After teaching at the Missions Institute in the Darien, the next day (Sunday) I get to preach at a different church. The pastor of this church was one of the students, and some of his members are taking the class as well.
Spending the night
We had spent the night at pastor’s mother’s house, a new structure still being built, built out of cement block, decorated with ceramic tile.
I unexpectedly find myself rejoicing at indoor plumbing. In comparison with the outhouses I had seen at the church, and most of the housing I had seen and expected to stay in, staying in this house felt like being honored like royalty. An audible gasp escaped my lips as we pulled up in the driveway, to the amusement of my driver.
At night, from the back porch, I could see the Southern Cross – a constellation that is not visible from where we used to be in the US. It looks like a giant kite in the night sky.
The only sounds were of typical night creatures — frogs, crickets, locusts, with the occasional mutter of a horse or moo of a cow. Quite the contrast from the city.
I crash pretty quickly from teaching in Spanish all day, so visiting was not something I got to do well until the next morning.
Fog covered the farm fields. The cool damp morning air smelled clean and refreshing. The only sounds were chickens clucking for some food, cows, and the occasional gunshot where farmers were scaring away birds.
After a small breakfast, we travel across the rutted dirt roads, around several farm fields to arrive at the Foursquare church right on the main highway. Our vehicle is covered in clay mud from the trip through the soggy road of red clay.
The pastor leads two churches on a circut, but for this occasion of my visit, he had the churches meet together.
Like the one I taught at yesterday, this church is a one room structure. For Sunday school classes, they uses some open sided gazebos that also serve as classrooms for a private school during the week. The school has about 200 high school students that meet 1x a week in a collection of these gazebos.
I took the picture above to show a sample classroom. It had been full of youth group aged kids.
During the week in my devotional time, praying for this Sunday, I felt led to share a message on having a daily time in the word of God. Sermons are fine, but we each need to spend our own time in God’s word. We pray for our “daily bread,” not weekly, monthly or yearly.

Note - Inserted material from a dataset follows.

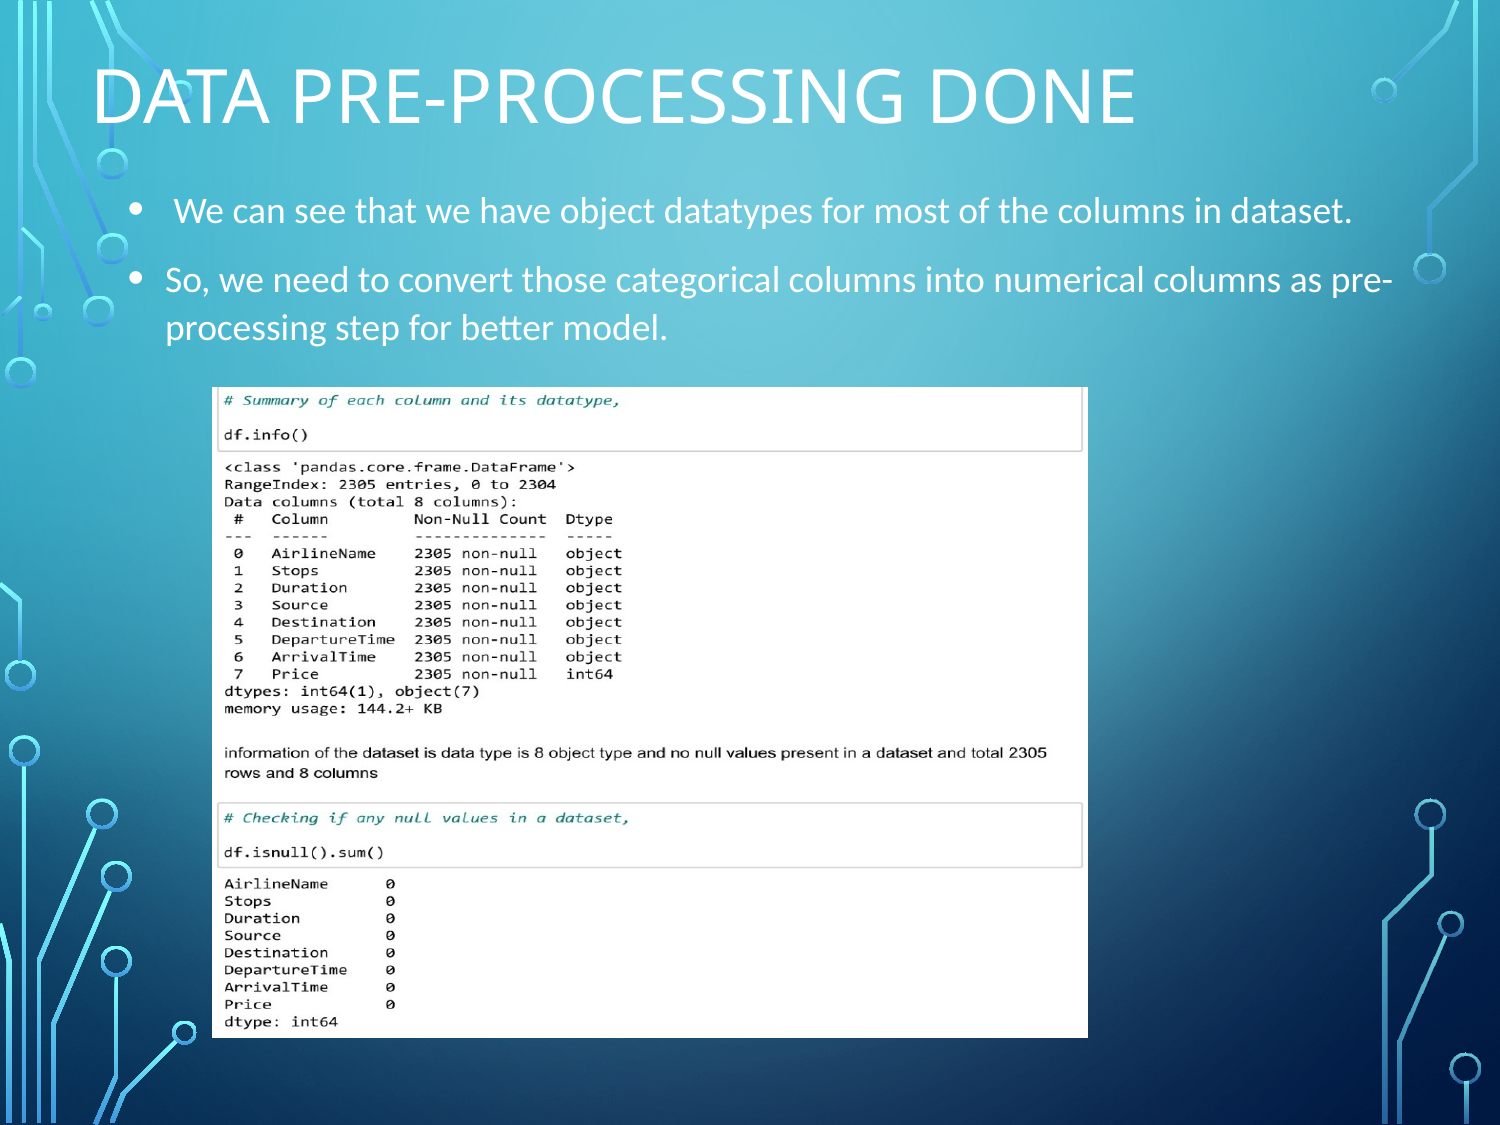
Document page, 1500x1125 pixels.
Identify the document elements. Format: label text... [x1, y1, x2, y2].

picture [212, 387, 1088, 1038]
title Data Pre-processing Done [75, 45, 1425, 153]
list We can see that we have object datatypes for most of the columns in dataset. So, we need to convert those categorical columns into numerical columns as pre- processing step for better model. [75, 174, 1425, 1113]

I had written out a manuscript ahead of time, as that is what I still must do for preaching to help weed out lots of grammar mistakes in Spanish. Where I got stuck with a word (some words don’t just roll off the North American tongue), the congregation pitched in.
After the service, we were invited back to the pastor’s house where we shared a meal. The house didn’t have a stove, so the meal was prepared in a pot over the open fire in a lean-to off the back of the house.
It was still good, but I found myself deeply grateful for the effort they were making to honor this American guest. I felt humbled at their meager living arrangements, yet grateful that we don’t live that way. We are still very blessed economically.
While waiting for the food to be prepared, I was given a lasso, and a task to try and get a fence post. What cowboy’s make look really easy, I discovered was near impossible for me.The gentleman who drove me on this trip is trying to do this particular task. It’s not as easy as it looks, I promise.